The texturing was done in substance painter where I split up the model in sections for easier handling and a faster viewport. I approached the textures layering them as they would be in real life. For the main body of the temple the first part was stone bricks, then came plaster on top with masks to bring back some of the stone from underneath. Next I painted the wall-art and paint streaks on top of the plaster and finished it of with leaks, dirt and a little bit of dust on top.
For the roof material I made copper shingles by varying the hight and color of the different shingles with the help of a tile generator. Then I used anchorpoints to let the dirt, oxydation and waterleaks react to the shingles. The wood with its worn, paint splattered textures shares most of the before mentioned techniques but has some extra moss at the bottom.
To crate the cliffs I started out with a blockout in Maya to get the basic shapes down. I then procedurally shaped and detailed the cliffs in Houdini using masks and noises. I proceeded shading them in Maya blending scanned rock textures with masks I created mixing noises, curvature, ambient occlusion, world space normal, etc. (see below)
For the vegetation I used small plants from megascans, the trees and bushes (except the cherryblossom) were quickly created in Speedtree. After tweaking the shading of all the assets, they were exported as Arnold standin and scattered with MASH on top of a low resolution version of the cliffs. To get some additional breakup on the rock surface and the tower I used Ivy gen to grow ivy branches on their surface and scattered leaves on them.
For the water surface I used a vector displacement map created with Boss. Since these maps require a high amount of Subdivs and the lake in my scene is quite big, I split it up into pieces. The one in the front has the displacement applied and then multiplied with a ramp, so it gets weaker further away from camera. For the piece in the back a normal map was sufficient.
Lighting and Comp
My goal with the lighting was to create an atmospheric fantasy style mood and to archive a similar result to my reference without copying it. First I used a dome and a directional light to establish the general direction. I placed some filler and rim lights to highlight some aspects of the image and used light blockers and custom falloffs to darken other areas. To light up the fog a spotlight was used with a noise pluged into the gobo to archive the Godrays effect.
When it was time to render, I split the scene up into five layers (see below) to control the samples separately. For example more sss and spec for the vegetation, high spec and transmission samples for the water, overall less samples for the background etc. which is very important to save rendertime whilst getting the best possible result. I grouped the lights up and separated them into their channels to have the maximum amount of control at the compositing stage.
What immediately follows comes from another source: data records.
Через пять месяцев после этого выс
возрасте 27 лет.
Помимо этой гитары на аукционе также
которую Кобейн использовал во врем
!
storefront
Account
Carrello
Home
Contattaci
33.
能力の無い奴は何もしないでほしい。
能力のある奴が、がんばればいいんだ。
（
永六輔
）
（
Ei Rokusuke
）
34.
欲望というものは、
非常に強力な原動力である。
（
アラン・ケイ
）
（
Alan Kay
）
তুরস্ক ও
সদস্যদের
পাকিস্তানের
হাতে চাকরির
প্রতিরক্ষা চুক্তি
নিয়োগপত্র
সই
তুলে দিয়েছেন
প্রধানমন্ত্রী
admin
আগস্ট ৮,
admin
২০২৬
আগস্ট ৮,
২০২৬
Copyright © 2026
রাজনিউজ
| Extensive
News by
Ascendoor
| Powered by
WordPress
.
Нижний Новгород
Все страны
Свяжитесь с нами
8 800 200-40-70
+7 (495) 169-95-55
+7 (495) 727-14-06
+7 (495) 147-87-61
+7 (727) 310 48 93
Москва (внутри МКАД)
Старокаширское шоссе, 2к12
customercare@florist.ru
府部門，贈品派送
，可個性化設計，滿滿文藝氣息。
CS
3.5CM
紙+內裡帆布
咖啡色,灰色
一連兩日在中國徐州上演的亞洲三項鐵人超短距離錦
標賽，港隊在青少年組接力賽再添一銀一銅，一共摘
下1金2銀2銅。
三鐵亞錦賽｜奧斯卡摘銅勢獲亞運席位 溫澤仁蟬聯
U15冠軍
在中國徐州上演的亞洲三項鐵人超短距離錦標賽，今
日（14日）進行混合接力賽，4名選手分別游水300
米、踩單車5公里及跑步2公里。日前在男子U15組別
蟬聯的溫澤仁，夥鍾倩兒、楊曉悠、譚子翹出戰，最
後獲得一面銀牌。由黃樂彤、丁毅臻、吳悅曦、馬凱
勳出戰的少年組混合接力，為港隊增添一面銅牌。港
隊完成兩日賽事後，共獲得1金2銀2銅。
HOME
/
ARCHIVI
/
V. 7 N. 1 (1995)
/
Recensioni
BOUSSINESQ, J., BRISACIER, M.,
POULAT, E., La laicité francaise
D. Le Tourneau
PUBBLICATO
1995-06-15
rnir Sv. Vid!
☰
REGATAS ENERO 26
In Nuke I started out with bringing the splitup renderlayers back together, made some adjustements to the lights and changed the specularity, diffuse, etc. of some objects using cryptomatte. I added a background image by projecting it onto a sphere and rendering it through my camera. To get a more "fantasy" look I made some particles and brought in some birds to get more life into the scene. Last I did some CC and applied lens effects like chromatic aboration, lens distortion, grain etc.
Conclusion and Takeaways
- Never update working software during a project (or else your water won´t render for days and drive you crazy ; )
- Create all your assets in seperate scenes and reference clean models into a fresh scene for assembly and rendering.
- Procedural shading in arnold is awesome, you don´t always need UVs for everything. But when UVs are needed do them properly, especially with things like brick textures, tile generators, wood etc. that can safe a lot of time later on...
- Using MASH with a lot of different assets wasn´t a great experience, so I probably will look out for other solutions (like Houdini) with my next projects.